**Text:**
········

I've saved an executable SBCL image that includes asdf and calls load-system. If the system it's loading depends-on sbcl contribs, e.g. sb-bsd-sockets, it is recompiling the contrib sources.
What causes contribs to get recompiled? Is there an easy way to inhibit it?
Thanks, Zach
On Thu, Oct 31, 2013 at 2:43 PM, Zach Beane xach@xach.com wrote:
I've saved an executable SBCL image that includes asdf and calls load-system. If the system it's loading depends-on sbcl contribs, e.g. sb-bsd-sockets, it is recompiling the contrib sources.
What causes contribs to get recompiled? Is there an easy way to inhibit it?
Which versions of SBCL and ASDF are you using? Are you using some ASDF options such as enabling deferred-warnings?
There are bugs in some old versions of SBCL and/or ASDF that can cause this behavior. At the other extreme, the latestest SBCL doesn't rely on ASDF for contribs at runtime anymore, and this bug becomes impossible.
Are you deploying on the same system?
—♯ƒ • François-René ÐVB Rideau •Reflection&Cybernethics• http://fare.tunes.org The greatest lies always come in a thin coating of truth.
Faré fahree@gmail.com writes:
On Thu, Oct 31, 2013 at 2:43 PM, Zach Beane xach@xach.com wrote:
I've saved an executable SBCL image that includes asdf and calls load-system. If the system it's loading depends-on sbcl contribs, e.g. sb-bsd-sockets, it is recompiling the contrib sources.
What causes contribs to get recompiled? Is there an easy way to inhibit it?
Which versions of SBCL and ASDF are you using? Are you using some ASDF options such as enabling deferred-warnings?
I am using SBCL 1.1.8.30+, and ASDF 3.0.3. I am initializing output translations with something like:
(initialize-output-translations '(:output-translations (t "/path/to/fasls/") :inherit-configuration))
There are bugs in some old versions of SBCL and/or ASDF that can cause this behavior. At the other extreme, the latestest SBCL doesn't rely on ASDF for contribs at runtime anymore, and this bug becomes impossible.
Are you deploying on the same system?
Yes.
Zach
On Thu, Oct 31, 2013 at 5:32 PM, Zach Beane xach@xach.com wrote:
Faré fahree@gmail.com writes:
On Thu, Oct 31, 2013 at 2:43 PM, Zach Beane xach@xach.com wrote:
I've saved an executable SBCL image that includes asdf and calls load-system. If the system it's loading depends-on sbcl contribs, e.g. sb-bsd-sockets, it is recompiling the contrib sources.
What causes contribs to get recompiled? Is there an easy way to inhibit it?
Which versions of SBCL and ASDF are you using? Are you using some ASDF options such as enabling deferred-warnings?
I am using SBCL 1.1.8.30+, and ASDF 3.0.3. I am initializing output translations with something like:
(initialize-output-translations '(:output-translations (t "/path/to/fasls/") :inherit-configuration))

········

**Directive 1:** Write out the listing word for word, starting at its first line and going on through the line that contains "Numoc Gr 3b".

**Saved entries:**
········

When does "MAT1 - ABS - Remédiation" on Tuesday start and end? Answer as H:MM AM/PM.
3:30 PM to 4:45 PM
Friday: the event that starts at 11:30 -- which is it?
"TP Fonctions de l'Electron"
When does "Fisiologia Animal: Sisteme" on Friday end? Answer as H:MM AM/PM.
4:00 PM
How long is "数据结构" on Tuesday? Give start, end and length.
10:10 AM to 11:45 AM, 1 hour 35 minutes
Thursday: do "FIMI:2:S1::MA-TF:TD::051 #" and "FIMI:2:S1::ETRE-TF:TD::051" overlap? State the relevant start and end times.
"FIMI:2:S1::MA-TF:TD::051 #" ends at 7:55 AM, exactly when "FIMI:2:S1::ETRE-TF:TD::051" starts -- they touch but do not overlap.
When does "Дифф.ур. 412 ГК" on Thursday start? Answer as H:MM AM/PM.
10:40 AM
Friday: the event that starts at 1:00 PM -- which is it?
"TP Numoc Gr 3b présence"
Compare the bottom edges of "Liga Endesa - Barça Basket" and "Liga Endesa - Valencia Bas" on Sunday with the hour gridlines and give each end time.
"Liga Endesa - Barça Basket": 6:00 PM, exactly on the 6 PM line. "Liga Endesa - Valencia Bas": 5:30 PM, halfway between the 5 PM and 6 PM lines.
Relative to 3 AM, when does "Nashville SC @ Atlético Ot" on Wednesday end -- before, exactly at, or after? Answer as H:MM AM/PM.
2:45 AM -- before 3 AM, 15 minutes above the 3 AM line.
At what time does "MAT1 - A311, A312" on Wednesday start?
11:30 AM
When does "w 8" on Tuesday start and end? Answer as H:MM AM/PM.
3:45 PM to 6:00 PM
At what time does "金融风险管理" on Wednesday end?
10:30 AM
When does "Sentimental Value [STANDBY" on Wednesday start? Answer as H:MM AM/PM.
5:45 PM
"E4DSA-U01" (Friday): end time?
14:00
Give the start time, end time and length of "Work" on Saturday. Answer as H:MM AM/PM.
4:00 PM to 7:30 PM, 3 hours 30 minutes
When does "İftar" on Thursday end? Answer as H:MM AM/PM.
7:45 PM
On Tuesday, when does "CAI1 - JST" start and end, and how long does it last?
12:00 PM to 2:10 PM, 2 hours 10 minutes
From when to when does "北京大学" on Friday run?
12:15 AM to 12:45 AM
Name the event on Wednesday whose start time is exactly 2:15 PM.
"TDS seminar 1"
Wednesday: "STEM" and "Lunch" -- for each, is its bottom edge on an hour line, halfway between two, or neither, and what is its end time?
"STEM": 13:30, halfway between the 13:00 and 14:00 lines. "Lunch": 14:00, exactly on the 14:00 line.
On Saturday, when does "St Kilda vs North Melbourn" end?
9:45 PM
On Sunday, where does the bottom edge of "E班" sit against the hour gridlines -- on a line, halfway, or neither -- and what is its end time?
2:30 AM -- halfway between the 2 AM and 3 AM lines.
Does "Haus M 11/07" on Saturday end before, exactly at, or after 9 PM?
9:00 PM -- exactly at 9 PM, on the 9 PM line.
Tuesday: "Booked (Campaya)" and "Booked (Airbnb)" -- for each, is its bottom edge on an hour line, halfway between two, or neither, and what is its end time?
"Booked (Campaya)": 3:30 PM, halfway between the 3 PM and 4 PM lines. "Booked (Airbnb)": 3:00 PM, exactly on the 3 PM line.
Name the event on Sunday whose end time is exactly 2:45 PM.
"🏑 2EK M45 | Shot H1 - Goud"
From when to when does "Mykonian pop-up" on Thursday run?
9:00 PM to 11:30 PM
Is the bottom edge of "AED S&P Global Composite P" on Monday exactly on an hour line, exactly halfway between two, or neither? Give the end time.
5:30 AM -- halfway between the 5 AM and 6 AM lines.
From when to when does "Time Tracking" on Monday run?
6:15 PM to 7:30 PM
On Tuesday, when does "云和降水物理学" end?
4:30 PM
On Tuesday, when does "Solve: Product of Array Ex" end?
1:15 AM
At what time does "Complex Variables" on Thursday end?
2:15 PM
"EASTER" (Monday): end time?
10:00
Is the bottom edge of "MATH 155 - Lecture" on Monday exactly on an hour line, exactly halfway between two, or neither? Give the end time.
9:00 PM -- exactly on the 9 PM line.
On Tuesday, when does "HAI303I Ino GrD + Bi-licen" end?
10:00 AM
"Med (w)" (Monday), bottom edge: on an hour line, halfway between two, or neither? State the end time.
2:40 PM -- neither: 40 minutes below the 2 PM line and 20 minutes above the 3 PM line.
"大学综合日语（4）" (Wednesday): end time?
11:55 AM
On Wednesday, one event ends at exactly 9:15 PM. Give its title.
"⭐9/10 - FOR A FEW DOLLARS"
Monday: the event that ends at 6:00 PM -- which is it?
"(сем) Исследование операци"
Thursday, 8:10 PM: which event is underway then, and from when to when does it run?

········

**Directive 2:** Continue the email thread about SBCL recompiling contribs from the point where it stops.

**Answer 1:**
When does "MAT1 - ABS - Remédiation" on Tuesday start and end? Answer as H:MM AM/PM.
3:30 PM to 4:45 PM
Friday: the event that starts at 11:30 -- which is it?
"TP Fonctions de l'Electron"
When does "Fisiologia Animal: Sisteme" on Friday end? Answer as H:MM AM/PM.
4:00 PM
How long is "数据结构" on Tuesday? Give start, end and length.
10:10 AM to 11:45 AM, 1 hour 35 minutes
Thursday: do "FIMI:2:S1::MA-TF:TD::051 #" and "FIMI:2:S1::ETRE-TF:TD::051" overlap? State the relevant start and end times.
"FIMI:2:S1::MA-TF:TD::051 #" ends at 7:55 AM, exactly when "FIMI:2:S1::ETRE-TF:TD::051" starts -- they touch but do not overlap.
When does "Дифф.ур. 412 ГК" on Thursday start? Answer as H:MM AM/PM.
10:40 AM
Friday: the event that starts at 1:00 PM -- which is it?
"TP Numoc Gr 3b présence"

**Answer 2:**
Weird. Can you do the following: (1) use (asdf:traverse 'asdf:load-op :your-system) to identify the first few things that get recompiled (2) use (asdf:input-files 'asdf:whichever-op '("sb-whatever" "component-name")) and (asdf:output-files 'asdf:whichever-op '("sb-whatever" "component-name")) to see what are the files involved, and (3) use ls -l to check the timestamps of all said files
One thing that could have gone wrong is that somehow during your SBCL installation, timestamps were not preserved, and some .lisp file got a timestamp later than the corresponding .fasl.
Another thing that could have gone wrong is that somehow your output-translations configuration fails to specially treat the sbcl contribs.
Or then again, it could be a bug in ASDF that I missed because I've been using for months the "no ASDF for contribs at runtime" patch that was just included in the latest SBCL release. But I'm pretty sure I faced that issue earlier and that it was working when I released ASDF 2.27.
—♯ƒ • François-René ÐVB Rideau •Reflection&Cybernethics• http://fare.tunes.org The major advances in civilization are processes that all but wreck the societies in which they occur. — A.N. Whitehead
I recompiled an SBCL 1.1.9, which is close to your 1.1.8.30 and just before it upgraded to ASDF 3.0.2, and couldn't reproduce your issue; can you give me steps to reproduce, if possible minimal?
Also, is your sbcl install the fruit of a cp -r without timestamp preservation? Are there clock skew issues between your host and e.g. an NFS server?
In your TRAVERSE output, what we're looking for is the first compilation of a lisp file. It's also possible that some static-file with a high timestamp cause the next system over to think it must be recompiled.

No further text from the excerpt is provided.